The truth is that we can cast the most compelling vision for ministry at the beginning of every year. However, without an effective way to continue casting vision, it will drain out over time. Oftentimes, this leaves our teams struggling to remember what matters most.
How to Cast Vision for Kids’ Ministry
If we aren’t careful, our vision for ministry has the potential to become a distant memory when our teams face ministry challenges. For every volunteer to follow our vision, we must find ways to communicate consistently. Over the years, I’ve learned there are three key ways to cast vision for kids’ministry in order to keep volunteers focused on what matters most.
1. Cast vision for ministry annually (or even quarterly)
Finding time to meet in person (or maybe digitally now), with all the volunteers in your ministry on an annual or quarterly basis is key. This will cast a big picture of what really matters most in your ministry. It’s your opportunity to share all at once with every single leader where you’re going and how you plan to get there.
These bigger meetings with volunteers are the perfect way to share the 30,000-foot vision. More importantly, these gatherings will build a strong connected team that shares a common goal of investing in the faith of kids week after week. Each annual or quarterly meeting should clearly define your vision and the path toward it. The tone we set at these bigger meetings can likely translate to the tone of the ministry’s vision, so they should definitely also include a huge dose of fun.
2. Cast vision weekly
We can’t fully trust that the annual vision we share will stick with our volunteers overtime. As the challenges of ministry rise, it’s easy for our teams to forget what we said months ago. The obstacles before them become louder than the mission ahead of them. Thankfully, we can become strategic about casting vision weekly so that our leaders don’t forget why they’re serving.
One of the most effective ways to cast vision for ministry on a consistent, weekly basis is with a volunteer huddle. A volunteer huddle is simply a quick meeting with your team before they serve. It’s a meeting to cast vision, inform your leaders, and pray. By creating an intentional time and space to remind them of what matters most ensures that the vision drips from week to week.
3. Cast vision one-on-one
It’s important that we’re also strategic about casting vision one-on-one with our kidmin volunteers. Whether you’re having coffee with a leader, sending a note of encouragement, or calling a small group leader, every conversation should leak more of your vision.

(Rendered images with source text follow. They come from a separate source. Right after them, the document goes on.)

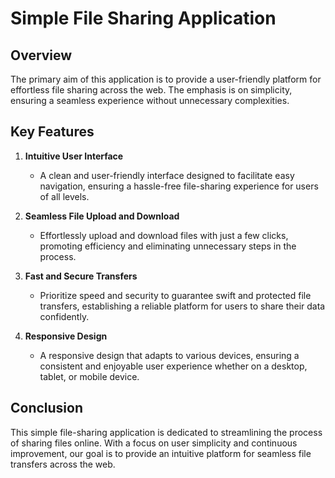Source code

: # Simple File Sharing Application

## Overview

The primary aim of this application is to provide a user-friendly platform for effortless file sharing across the web. The emphasis is on simplicity, ensuring a seamless experience without unnecessary complexities.

## Key Features

1. **Intuitive User Interface**
    - A clean and user-friendly interface designed to facilitate easy navigation, ensuring a hassle-free file-sharing experience for users of all levels.

2. **Seamless File Upload and Download**
    - Effortlessly upload and download files with just a few clicks, promoting efficiency and eliminating unnecessary steps in the process.

3. **Fast and Secure Transfers**
    - Prioritize speed and security to guarantee swift and protected file transfers, establishing a reliable platform for users to share their data confidently.

4. **Responsive Design**
    - A responsive design that adapts to various devices, ensuring a consistent and enjoyable user experience whether on a desktop, tablet, or mobile device.



## Conclusion

This simple file-sharing application is dedicated to streamlining the process of sharing files online. With a focus on user simplicity and continuous improvement, our goal is to provide an intuitive platform for seamless file transfers across the web.
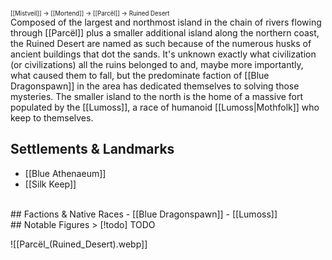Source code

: <sup><sup>[[Mistveil]] → [[Mortend]] → [[Parcël]] → Ruined Desert</sup></sup>  
Composed of the largest and northmost island in the chain of rivers flowing through [[Parcël]] plus a smaller additional island along the northern coast, the Ruined Desert are named as such because of the numerous husks of ancient buildings that dot the sands. It's unknown exactly what civilization (or civilizations) all the ruins belonged to and, maybe more importantly, what caused them to fall, but the predominate faction of [[Blue Dragonspawn]] in the area has dedicated themselves to solving those mysteries. The smaller island to the north is the home of a massive fort populated by the [[Lumoss]], a race of humanoid [[Lumoss|Mothfolk]] who keep to themselves. 

## Settlements & Landmarks
- [[Blue Athenaeum]]
- [[Silk Keep]]
<br>
## Factions & Native Races
- [[Blue Dragonspawn]]
- [[Lumoss]]
<br>
## Notable Figures
> [!todo] TODO

![[Parcël_(Ruined_Desert).webp]]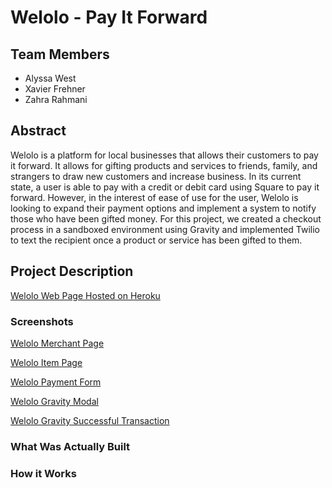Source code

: # Welolo - Pay It Forward


## Team Members
- Alyssa West
- Xavier Frehner
- Zahra Rahmani


## Abstract
Welolo is a platform for local businesses that allows their customers to pay it forward. It allows for gifting products and services to friends, family, and strangers to draw new customers and increase business. In its current state, a user is able to pay with a credit or debit card using Square to pay it forward. However, in the interest of ease of use for the user, Welolo is looking to expand their payment options and implement a system to notify those who have been gifted money. For this project, we created a checkout process in a sandboxed environment using Gravity and implemented Twilio to text the recipient once a product or service has been gifted to them.

## Project Description 

[Welolo Web Page Hosted on Heroku](https://welolo1.herokuapp.com/)

### Screenshots

[Welolo Merchant Page](https://drive.google.com/file/d/1FI45M6wNe2haWGzqyZ1Sfn32qTuz564T/view?usp=sharing)

[Welolo Item Page](https://drive.google.com/file/d/1DjgdovAr3wmlJfKZIN7jgaI66NcSPgkU/view?usp=sharing)

[Welolo Payment Form](https://drive.google.com/file/d/1yDaUF4V4kYtlGDenLJLDBIV0Xxosz2nA/view?usp=sharing)

[Welolo Gravity Modal](https://drive.google.com/file/d/1AVmUNAAOVXH1FjB6ZrwG8PtpZsBkSCtY/view?usp=sharing)

[Welolo Gravity Successful Transaction](https://drive.google.com/file/d/1YVs_XnwXBdkBOE_jXIpGERsMFcnFcytC/view?usp=sharing)

### What Was Actually Built

### How it Works
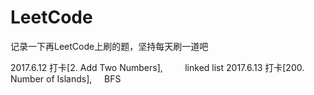 # LeetCode
记录一下再LeetCode上刷的题，坚持每天刷一道吧

2017.6.12 打卡[2. Add Two Numbers],         linked list
2017.6.13 打卡[200. Number of Islands],     BFS
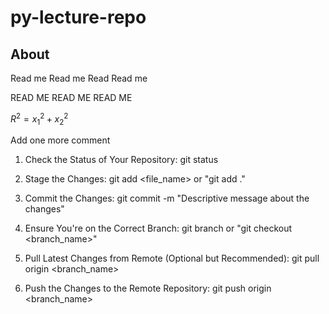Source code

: # py-lecture-repo
## About
Read me Read me Read Read me

READ ME READ ME READ ME

$R^2 = x_1^2 + x_2^2$ 

Add one more comment

1. Check the Status of Your Repository: git status

2. Stage the Changes: git add <file_name> or "git add ."

3. Commit the Changes: git commit -m "Descriptive message about the changes"

4. Ensure You're on the Correct Branch: git branch or "git checkout <branch_name>"

5. Pull Latest Changes from Remote (Optional but Recommended): git pull origin <branch_name>

6. Push the Changes to the Remote Repository: git push origin <branch_name>


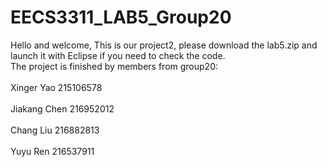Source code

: # EECS3311_LAB5_Group20
Hello and welcome, This is our project2, please download the lab5.zip and launch it with Eclipse if you need to check the code.</br>
The project is finished by members from group20:</br></br>
Xinger Yao 215106578</br>
</br>
Jiakang Chen 216952012</br>
</br>
Chang Liu 216882813</br>
</br>
Yuyu Ren 216537911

You see, when we have an opportunity to connect with volunteers one-on-one, we can remind them of the vision. It provides an opportunity to encourage them to play a bigger part in the vision too. But most importantly, it allows us to celebrate that they’re truly moving the vision forward!
These strategic one-on-one conversations also strengthen the relationships within our ministry. They allow us to leverage these connections to clarify any vision-confusion and personally help volunteers focus on what’s important.
When we are strategic about casting vision for ministry effectively and consistently, we align leaders to focus on what matters most everyday.